Im Bürgerkrieg gefangen Die Flucht aus Syrien ist weitgehend versperrt
Wer bislang noch nicht vor dem Bürgerkrieg aus Syrien geflohen ist, hat kaum noch eine Chance dazu. Denn fast alle Grenzen zu den Nachbarn sind inzwischen dicht.
21 Millionen Einwohner hat das Land, davon sind seit Beginn des Bürgerkriegs 2011 rund 4,6 Millionen Menschen geflohen - die meisten in angrenzende Länder. Nur ein Bruchteil davon ist nach Europa gekommen. 2015 haben 160.000 Syrer in Deutschland einen Asylantrag gestellt.
Über die Situation der Daheim-Gebliebenen hat das Analyse-Institut, eine Non-Profit-Organisation mit Sitz in der Schweiz, einen Überblick erstellt:
Türkei: Anfangs pflegte Erdogan eine Politik der offenen Tür und nahm Millionen Syrer auf. Doch seit Anfang des Jahres verlangt Ankara Einreisevisa, die nicht einfach zu erhalten sind. Zehntausende Syrer strandeten daher auf der Flucht vor den Kämpfen um Aleppo vor der türkischen Südgrenze. Durchgelassen wurden vor allem Turkmenen.
Libanon: Zwischen dem kleinen Mittelmeerstaat, etwa so groß wie Hessen, und Syrien gibt es viele kulturelle und verwandtschaftliche Beziehungen. Entsprechend leicht konnten viele Syrer zu Kriegsbeginn in das Nachbarland kommen, um dort zu bleiben oder weiterzuziehen.
Doch aus Furcht vor einem Überschwappen des Syrienkrieges kontrolliert das multikonfessionelle Land seit Januar 2015 den Zuzug. Seitdem müssen Syrer ein Visum beantragen oder einen libanesischen Bürgen vorweisen. Wer bleiben will, braucht eine Arbeitserlaubnis und muss 200 US-Dollar zahlen.
Jordanien: Das Königreich hat bereits im September 2014 seine Grenze zu Syrien weitgehend geschlossen. Jetzt sollen Zehntausende Syrer vor den wenigen Grenzübergängen bei Hadalat und Rukban warten. Flüchtlinge werden nur in kleinen Tageskontingenten ins Land gelassen.
Israel: Aus Furcht vor Terroranschlägen hält Israel seine Grenze zu Syrien hermetisch dicht - das hat sich seit Beginn des Bürgerkriegs nicht geändert.
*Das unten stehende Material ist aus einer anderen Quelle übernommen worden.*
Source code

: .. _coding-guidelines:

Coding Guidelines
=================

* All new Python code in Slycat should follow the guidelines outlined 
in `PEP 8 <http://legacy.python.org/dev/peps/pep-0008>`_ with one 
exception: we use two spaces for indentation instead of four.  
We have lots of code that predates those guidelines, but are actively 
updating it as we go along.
Das Grenzgebiet der Golanhöhen wird zudem von UN-Truppen überwacht.
Irak: Da, wo der Islamische Staat sein sogenanntes Kalifat errichtet hat, existiert die Grenze zwischen Syrien und dem Irak faktisch zwar nicht mehr - doch die islamistische Terrormiliz versperrt das Gebiet für Flüchtlinge, die zumeist entweder vor Assad oder vor dem IS fliehen. Im kurdischen Norden flohen einst Kurden und Jesiden vor dem IS ins Nachbarland. Heute ist auch diese Grenze für Asylsuchende geschlossen.
Andere Länder sind nur auf dem See- oder Luftweg zu erreichen. Doch die westlichen Staaten haben ihre Botschaften und Konsulate in Syrien geschlossen. Selbst arabische Staaten lassen nicht einfach jeden Syrer rein. So fordert Ägypten bereits seit Juli 2013 Visa für Flugpassagiere aus Syrien.
Illegal auf einem Flughafen an Bord eines Fliegers und in einem Hafen an Bord eines Schiffes zu kommen, gelingt vielleicht einzelnen Menschen. Flucht in großer Zahl ist so nicht möglich.
Zoff um Wahl entbrannt
Um so wichtiger wird die Perspektive auf Frieden für die im eigenen Land eingeschlossenen Syrer. Einige Hoffnung ruht dabei auf den für Montag anberaumten Syrien-Gesprächen in Genf mit Vertretern von Regierung und Opposition, wie US-Außenminister John Kerry trotz brüchiger Waffenruhe bestätigte. Die USA und Russland werden dabei mit am Tisch sitzen.
Wichtiger Teil einer friedlichen Lösung dürfte eine demokratische Wahl sein, die von unabhängiger Seite kontrolliert wird. Doch genau darüber gibt es schon wieder Streit. Das Regime in Damaskus hat dem Vorschlag des UN-Sondergesandten Staffan de Mistura eine Absage erteilt, der eine Wahl unter UN-Aufsicht in den kommenden anderthalb Jahren plant.